The alarm went off, I opened my blurry eyes and reached for my phone. Click… click… 03?!?!!?
I started looking. I log into my server from my phone, clicking away to get a status. The database engine is in a crashbackoff loop.
About that time, I noticed that Miguel had contacted me with a very polite 503? Whiskey Tango Foxtrot.
As I have talked about, I’m upgrading the infrastructure that GFZ uses. The previous round of downtime resulted in me opening tickets with Linode and escalating to the point where less than a week ago I got an update, “We resolved the issue you reported”. They had known about the issue for over a year. It just wasn’t important enough to fix until their client, me, raised a fuss.

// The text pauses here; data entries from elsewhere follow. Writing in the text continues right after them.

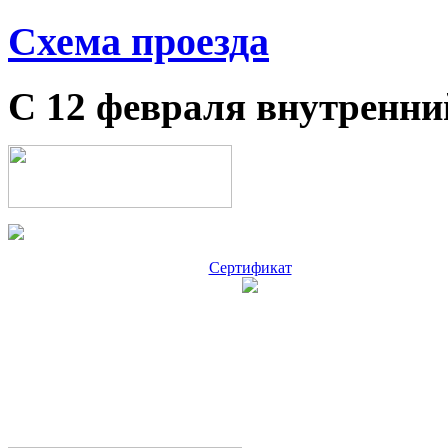
Схема проезда
С 12 февраля внутренни
Сертификат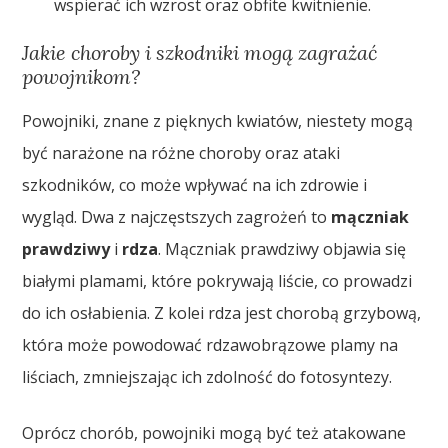
wspierać ich wzrost oraz obfite kwitnienie.
Jakie choroby i szkodniki mogą zagrażać
powojnikom?
Powojniki, znane z pięknych kwiatów, niestety mogą
być narażone na różne choroby oraz ataki
szkodników, co może wpływać na ich zdrowie i
wygląd. Dwa z najczęstszych zagrożeń to
mączniak
prawdziwy
i
rdza
. Mączniak prawdziwy objawia się
białymi plamami, które pokrywają liście, co prowadzi
do ich osłabienia. Z kolei rdza jest chorobą grzybową,
która może powodować rdzawobrązowe plamy na
liściach, zmniejszając ich zdolność do fotosyntezy.
Oprócz chorób, powojniki mogą być też atakowane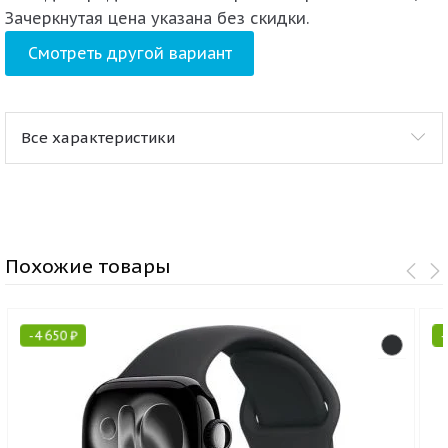
Зачеркнутая цена указана без скидки.
Смотреть другой вариант
Все характеристики
Похожие товары
-
4 650
₽
-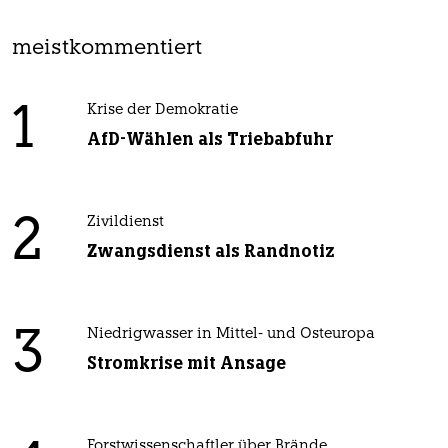
meistkommentiert
1
Krise der Demokratie
AfD-Wählen als Triebabfuhr
2
Zivildienst
Zwangsdienst als Randnotiz
3
Niedrigwasser in Mittel- und Osteuropa
Stromkrise mit Ansage
Forstwissenschaftler über Brände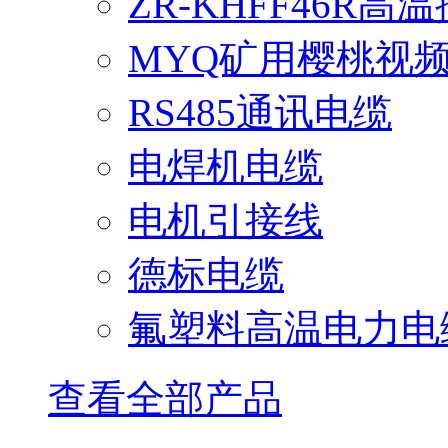
ZR-KHFF46R高
MYQ矿用樱桃视
RS485通讯电缆
电焊机电缆
电机引接线
德标电缆
氟塑料高温电力电
查看全部产品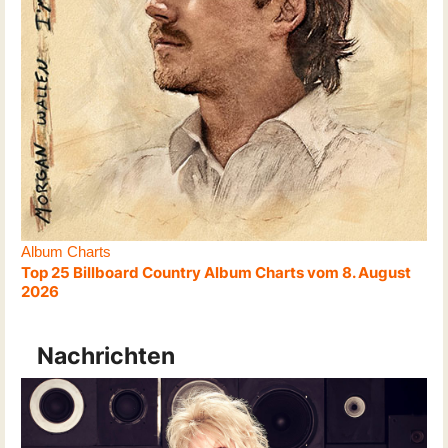
Album Charts
Top 25 Billboard Country Album Charts vom 8. August
2026
Nachrichten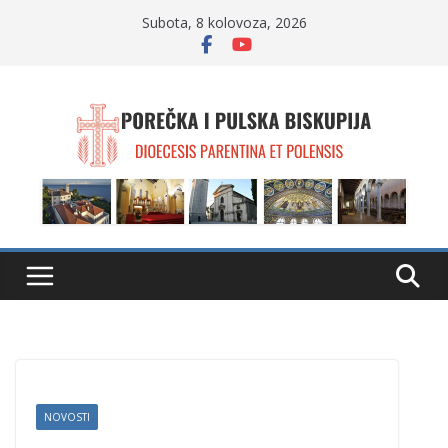
Skip
Subota, 8 kolovoza, 2026
to
content
NOVOSTI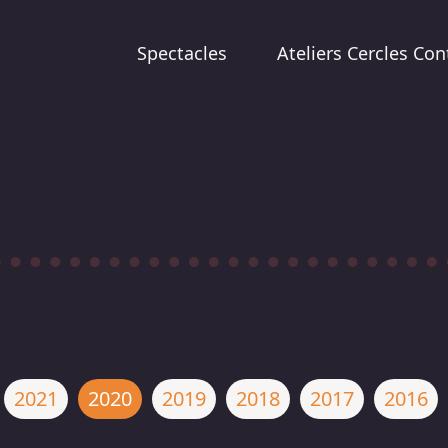
Spectacles
Ateliers Cercles Con
2021
2020
2019
2018
2017
2016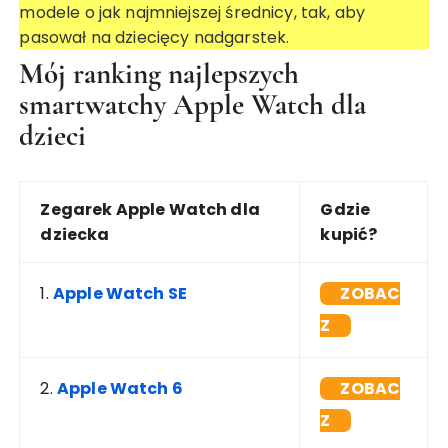
modele o jak najmniejszej średnicy, tak, aby
pasował na dziecięcy nadgarstek.
Mój ranking najlepszych
smartwatchy Apple Watch dla
dzieci
Zegarek Apple Watch dla
Gdzie
dziecka
kupić?
1.
Apple Watch SE
ZOBAC
Z
2.
Apple Watch 6
ZOBAC
Z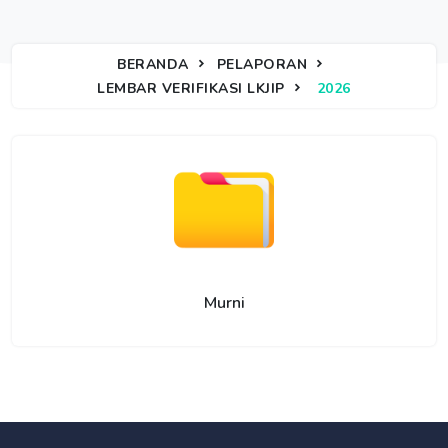
BERANDA
PELAPORAN
LEMBAR VERIFIKASI LKJIP
2026
Murni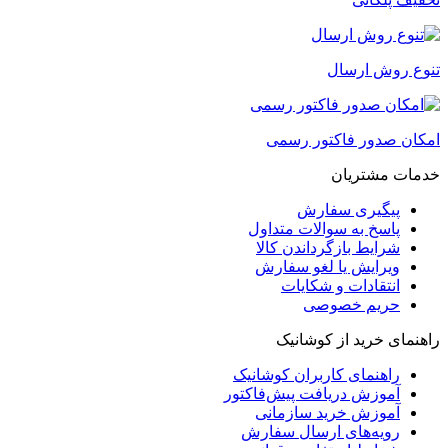
تنوع روش ارسال
امکان صدور فاکتور رسمی
خدمات مشتریان
پیگیری سفارش
پاسخ به سوالات متداول
شرایط بازگرداندن کالا
ویرایش یا لغو سفارش
انتقادات و شکایات
حریم خصوصی
راهنمای خرید از کوشانیک
راهنمای کاربران کوشانیک
آموزش دریافت پیش‌فاکتور
آموزش خرید سازمانی
رویه‌های ارسال سفارش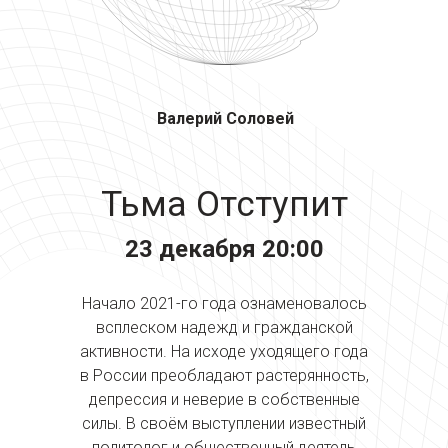
Валерий Соловей
Тьма Отступит
23 декабря 20:00
Начало 2021-го года ознаменовалось
всплеском надежд и гражданской
активности. На исходе уходящего года
в России преобладают растерянность,
депрессия и неверие в собственные
силы. В своём выступлении известный
политолог и общественный деятель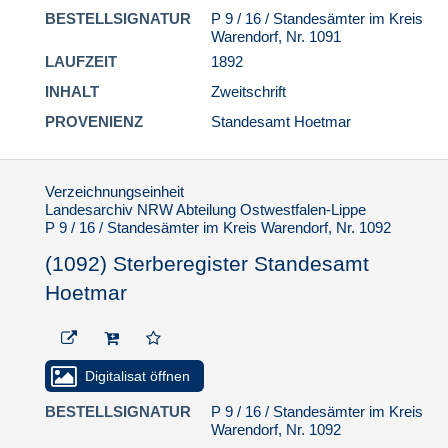
BESTELLSIGNATUR
P 9 / 16 / Standesämter im Kreis
Warendorf, Nr. 1091
LAUFZEIT
1892
INHALT
Zweitschrift
PROVENIENZ
Standesamt Hoetmar
Verzeichnungseinheit
Landesarchiv NRW Abteilung Ostwestfalen-Lippe
P 9 / 16 / Standesämter im Kreis Warendorf, Nr. 1092
(1092) Sterberegister Standesamt
Hoetmar
Digitalisat öffnen
BESTELLSIGNATUR
P 9 / 16 / Standesämter im Kreis
Warendorf, Nr. 1092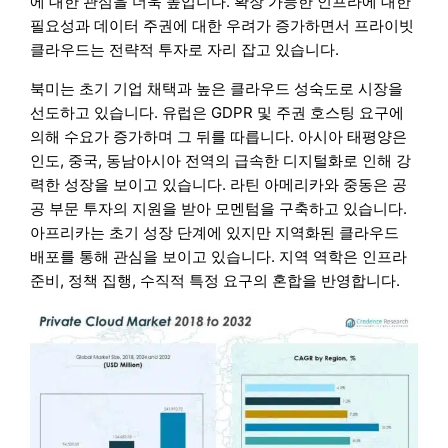
에 대한 관심을 더욱 높입니다. 확장 가능한 인프라에 대한
필요성과 데이터 주권에 대한 우려가 증가하면서 프라이빗
클라우드는 전략적 투자로 자리 잡고 있습니다.
북미는 초기 기업 채택과 높은 클라우드 성숙도로 시장을
선도하고 있습니다. 유럽은 GDPR 및 주권 호스팅 요구에
의해 수요가 증가하며 그 뒤를 따릅니다. 아시아 태평양은
인도, 중국, 동남아시아 전역의 급속한 디지털화로 인해 강
력한 성장을 보이고 있습니다. 라틴 아메리카와 중동은 공
공 부문 투자의 지원을 받아 모멘텀을 구축하고 있습니다.
아프리카는 초기 성장 단계에 있지만 지역화된 클라우드
배포를 통해 관심을 보이고 있습니다. 지역 역학은 인프라
준비, 정책 집행, 수직적 특정 요구의 혼합을 반영합니다.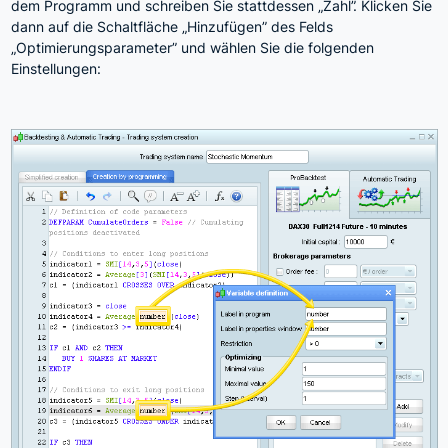
dem Programm und schreiben Sie stattdessen „Zahl”. Klicken Sie
dann auf die Schaltfläche „Hinzufügen” des Felds
„Optimierungsparameter” und wählen Sie die folgenden
Einstellungen: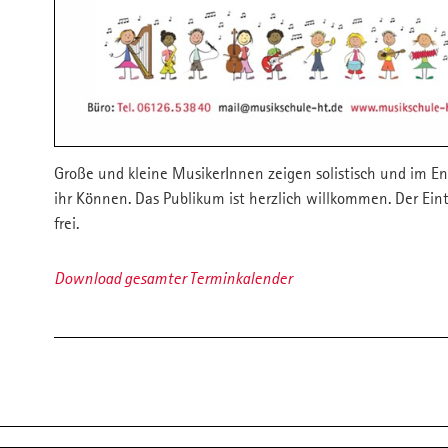
Große und kleine MusikerInnen zeigen solistisch und im E
ihr Können. Das Publikum ist herzlich willkommen. Der Eintr
frei.
Download gesamter Terminkalender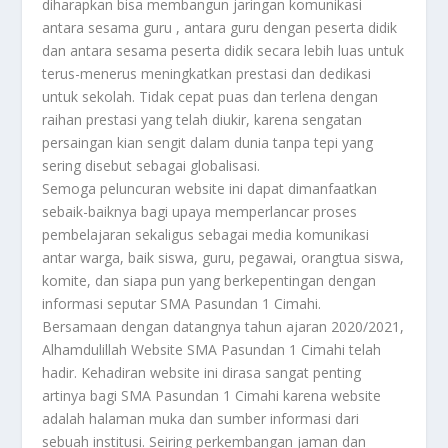
diharapkan bisa membangun jaringan komunikasi
antara sesama guru , antara guru dengan peserta didik
dan antara sesama peserta didik secara lebih luas untuk
terus-menerus meningkatkan prestasi dan dedikasi
untuk sekolah. Tidak cepat puas dan terlena dengan
raihan prestasi yang telah diukir, karena sengatan
persaingan kian sengit dalam dunia tanpa tepi yang
sering disebut sebagai globalisasi.
Semoga peluncuran website ini dapat dimanfaatkan
sebaik-baiknya bagi upaya memperlancar proses
pembelajaran sekaligus sebagai media komunikasi
antar warga, baik siswa, guru, pegawai, orangtua siswa,
komite, dan siapa pun yang berkepentingan dengan
informasi seputar SMA Pasundan 1 Cimahi.
Bersamaan dengan datangnya tahun ajaran 2020/2021,
Alhamdulillah Website SMA Pasundan 1 Cimahi telah
hadir. Kehadiran website ini dirasa sangat penting
artinya bagi SMA Pasundan 1 Cimahi karena website
adalah halaman muka dan sumber informasi dari
sebuah institusi. Seiring perkembangan jaman dan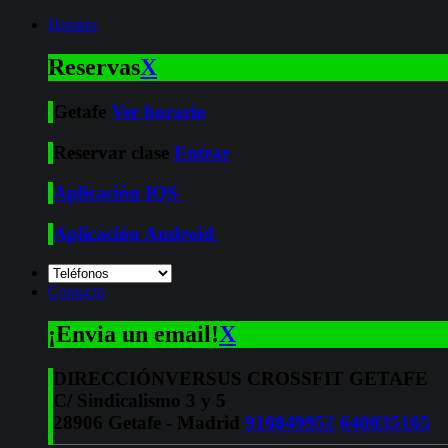
Horario
Reservas
X
Getafe
Ver horario
Reservar clase
Entrar
Aplicación IOS
Aplicación Android
Contacto
¡Envia un email!
X
DIRECCIÓN
VERSUS CROSSFIT GETAFE
C/ Sindicalismo 3 y 5
28906 Getafe - Madrid
910849952
640835165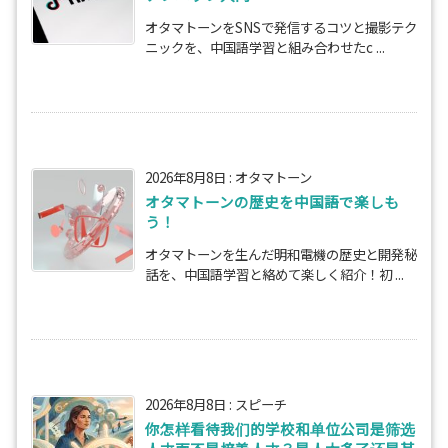
オタマトーンをSNSで発信するコツと撮影テク
ニックを、中国語学習と組み合わせたc ...
2026年8月8日
:
オタマトーン
オタマトーンの歴史を中国語で楽しも
う！
オタマトーンを生んだ明和電機の歴史と開発秘
話を、中国語学習と絡めて楽しく紹介！初 ...
2026年8月8日
:
スピーチ
你怎样看待我们的学校和单位公司是筛选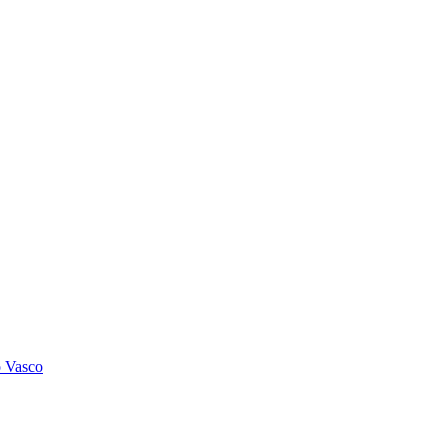
o Vasco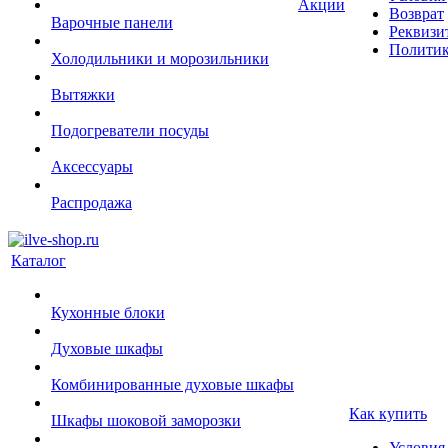
Акции
Возврат
Варочные панели
Реквизи
Политик
Холодильники и морозильники
Вытяжки
Подогреватели посуды
Аксессуары
Распродажа
Каталог
Кухонные блоки
Духовые шкафы
Комбинированные духовые шкафы
Как купить
Шкафы шоковой заморозки
Условия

One of the side effects of this upgrade process is that I’ve had to increase the number of nodes and the size of nodes. All of that is going well.
It is unclear to me why the database engine crashed, only that it did.
To that end, I have removed that database engine from production. Moved all the data to the larger, more stable, database engine. This database engine is using the new persistent (CEPH) storage engine. While it is not “crash proof” it is less prone to failures because of the way the data is now stored.
In addition, it is much easier to get backups of the data.
I’m going to take the plunge later today and move the assets from the storage it is currently using to the new storage system. This offers numerous benefits, not the least of which is that I can do rolling upgrades of the software.
Yesterday I upgraded ‘WordPress’ on multiple sites. With the new infrastructure being used by some of those sites, there was zero downtime. K8S started a new pod with the new software. When it was stable, it terminated one of the old pods. It then started a second pod with the new software. When it was stable, it terminated the last old pod. Zero downtime.
For GFZ, using the older infrastructure, the old pod was terminated, the new pod was started, once it was stable, service resumed.
Regardless, I’m hopping for a quiet day.